> Task instructions
Reproduce the stretch of the Avro MapReduce post from "AVRO threatening to" through "instructions.", putting "New Year" wherever "Christmas" appears.

> Source text
Content starts
You are viewing a plain text version of this content. The canonical link for it is here.
Posted to user@avro.apache.org by Terry Healy <th...@bnl.gov> on 2012/12/21 18:56:05 UTC

AVRO threatening to ruin Christmas

Going crazy here trying to reconcile this. Found links to some aspects ,
partially implemented in the 'The Definitive Guide' AVRO weather M/R
example, and outlined in Package org.apache.avro.mapred under "For jobs
whose input is an Avro data file and which use an AvroMapper, but whose
reducer is a non-Avro Reducer and whose output is a non-Avro format:".
Clearly I have misunderstood something while attempting to follow those
instructions.

The test code does not include a mapper so the job setup is not like
what I'm trying to achieve: AVRO format into Mapper, Text out of
Reducer. (I've eliminated attempting to use the Partitioner, Comparator,
and GroupingComparator used in the working M/R code that reads .tsv
rather than AVRO.)

The current stumbling block is "AvroFlowWritable cannot be cast to
org.apache.avro.generic.IndexedRecord", Where AvroFlowWritable is my
class. I think my existing reducer would work fine if I could use it
with the AvroMapper it throws the above exception.


>From setup:

        conf.setOutputFormat(TextOutputFormat.class);
        conf.setOutputKeyClass(LongPair.class);
        conf.setOutputValueClass(AvroFlowWritable.class);

        NETFLOW_V5_SCHEMA = new Schema.Parser().parse(NetflowSchema);

        AvroJob.setInputSchema(conf, NETFLOW_V5_SCHEMA);
        AvroJob.setMapperClass(conf, AvroFlowMapper.class);
        AvroJob.setReducerClass(conf, AvroFlowReducer.class);

        Schema afwSchema =
ReflectData.get().getSchema(AvroFlowWritable.class);
        Schema pairSchema =
Pair.getPairSchema(Schema.create(Schema.Type.LONG), afwSchema);
        AvroJob.setMapOutputSchema(conf, pairSchema);


    /*
     * ------------------
     * *** Mapper ***
     * ------------------
     */

public static class AvroFlowMapper<K> extends AvroMapper<K, Pair<Long,
AvroFlowWritable>> {

        Long[] keepIps;

	// Configure removed

        @Override
        public void map(K datum, AvroCollector<Pair<Long,
                AvroFlowWritable>> collector, Reporter reporter)
Content ends
> Data for review
Content starts
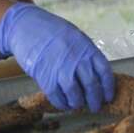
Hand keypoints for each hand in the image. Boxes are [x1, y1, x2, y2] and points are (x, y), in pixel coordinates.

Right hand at [0, 3, 114, 112]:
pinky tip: (64, 104)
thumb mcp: (75, 36)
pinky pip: (56, 96)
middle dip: (95, 100)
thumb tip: (96, 75)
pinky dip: (62, 104)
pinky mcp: (44, 76)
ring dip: (78, 103)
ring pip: (74, 94)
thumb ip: (85, 53)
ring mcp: (60, 68)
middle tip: (95, 107)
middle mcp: (75, 58)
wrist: (25, 25)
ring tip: (77, 105)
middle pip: (91, 85)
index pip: (104, 71)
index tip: (108, 97)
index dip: (108, 87)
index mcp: (86, 47)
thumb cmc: (51, 30)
Content ends
> Task answer
AVRO threatening to ruin New Year

Going crazy here trying to reconcile this. Found links to some aspects ,
partially implemented in the 'The Definitive Guide' AVRO weather M/R
example, and outlined in Package org.apache.avro.mapred under "For jobs
whose input is an Avro data file and which use an AvroMapper, but whose
reducer is a non-Avro Reducer and whose output is a non-Avro format:".
Clearly I have misunderstood something while attempting to follow those
instructions.